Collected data
= = =

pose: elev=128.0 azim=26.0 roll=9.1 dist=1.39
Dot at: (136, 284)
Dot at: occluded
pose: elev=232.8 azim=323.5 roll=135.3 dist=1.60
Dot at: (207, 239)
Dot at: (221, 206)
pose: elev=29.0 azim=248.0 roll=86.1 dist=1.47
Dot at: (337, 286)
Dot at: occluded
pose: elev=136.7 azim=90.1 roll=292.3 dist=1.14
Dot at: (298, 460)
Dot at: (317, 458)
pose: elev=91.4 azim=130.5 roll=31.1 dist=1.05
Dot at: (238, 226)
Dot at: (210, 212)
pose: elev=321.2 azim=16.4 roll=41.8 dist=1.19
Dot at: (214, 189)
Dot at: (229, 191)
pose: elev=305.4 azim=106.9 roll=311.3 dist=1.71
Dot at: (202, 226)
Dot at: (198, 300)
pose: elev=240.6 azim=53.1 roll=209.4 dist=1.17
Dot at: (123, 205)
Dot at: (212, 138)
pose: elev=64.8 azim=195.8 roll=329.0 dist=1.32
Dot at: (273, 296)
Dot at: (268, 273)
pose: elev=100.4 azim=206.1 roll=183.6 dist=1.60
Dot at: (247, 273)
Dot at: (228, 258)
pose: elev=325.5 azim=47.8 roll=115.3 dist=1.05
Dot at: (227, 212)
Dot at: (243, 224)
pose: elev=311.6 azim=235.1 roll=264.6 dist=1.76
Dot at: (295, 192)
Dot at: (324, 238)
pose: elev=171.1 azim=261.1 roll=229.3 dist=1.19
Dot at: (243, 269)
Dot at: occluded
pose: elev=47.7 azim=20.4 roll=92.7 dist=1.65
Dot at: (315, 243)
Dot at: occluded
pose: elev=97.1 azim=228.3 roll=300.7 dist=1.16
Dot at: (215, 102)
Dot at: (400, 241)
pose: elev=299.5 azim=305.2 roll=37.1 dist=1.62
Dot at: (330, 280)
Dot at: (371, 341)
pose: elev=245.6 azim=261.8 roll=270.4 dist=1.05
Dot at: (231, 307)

= = =

- **The exercise**
Reproduce every line of the collected data above verbatim and in its original order.

- **Exercise result**
pose: elev=128.0 azim=26.0 roll=9.1 dist=1.39
Dot at: (136, 284)
Dot at: occluded
pose: elev=232.8 azim=323.5 roll=135.3 dist=1.60
Dot at: (207, 239)
Dot at: (221, 206)
pose: elev=29.0 azim=248.0 roll=86.1 dist=1.47
Dot at: (337, 286)
Dot at: occluded
pose: elev=136.7 azim=90.1 roll=292.3 dist=1.14
Dot at: (298, 460)
Dot at: (317, 458)
pose: elev=91.4 azim=130.5 roll=31.1 dist=1.05
Dot at: (238, 226)
Dot at: (210, 212)
pose: elev=321.2 azim=16.4 roll=41.8 dist=1.19
Dot at: (214, 189)
Dot at: (229, 191)
pose: elev=305.4 azim=106.9 roll=311.3 dist=1.71
Dot at: (202, 226)
Dot at: (198, 300)
pose: elev=240.6 azim=53.1 roll=209.4 dist=1.17
Dot at: (123, 205)
Dot at: (212, 138)
pose: elev=64.8 azim=195.8 roll=329.0 dist=1.32
Dot at: (273, 296)
Dot at: (268, 273)
pose: elev=100.4 azim=206.1 roll=183.6 dist=1.60
Dot at: (247, 273)
Dot at: (228, 258)
pose: elev=325.5 azim=47.8 roll=115.3 dist=1.05
Dot at: (227, 212)
Dot at: (243, 224)
pose: elev=311.6 azim=235.1 roll=264.6 dist=1.76
Dot at: (295, 192)
Dot at: (324, 238)
pose: elev=171.1 azim=261.1 roll=229.3 dist=1.19
Dot at: (243, 269)
Dot at: occluded
pose: elev=47.7 azim=20.4 roll=92.7 dist=1.65
Dot at: (315, 243)
Dot at: occluded
pose: elev=97.1 azim=228.3 roll=300.7 dist=1.16
Dot at: (215, 102)
Dot at: (400, 241)
pose: elev=299.5 azim=305.2 roll=37.1 dist=1.62
Dot at: (330, 280)
Dot at: (371, 341)
pose: elev=245.6 azim=261.8 roll=270.4 dist=1.05
Dot at: (231, 307)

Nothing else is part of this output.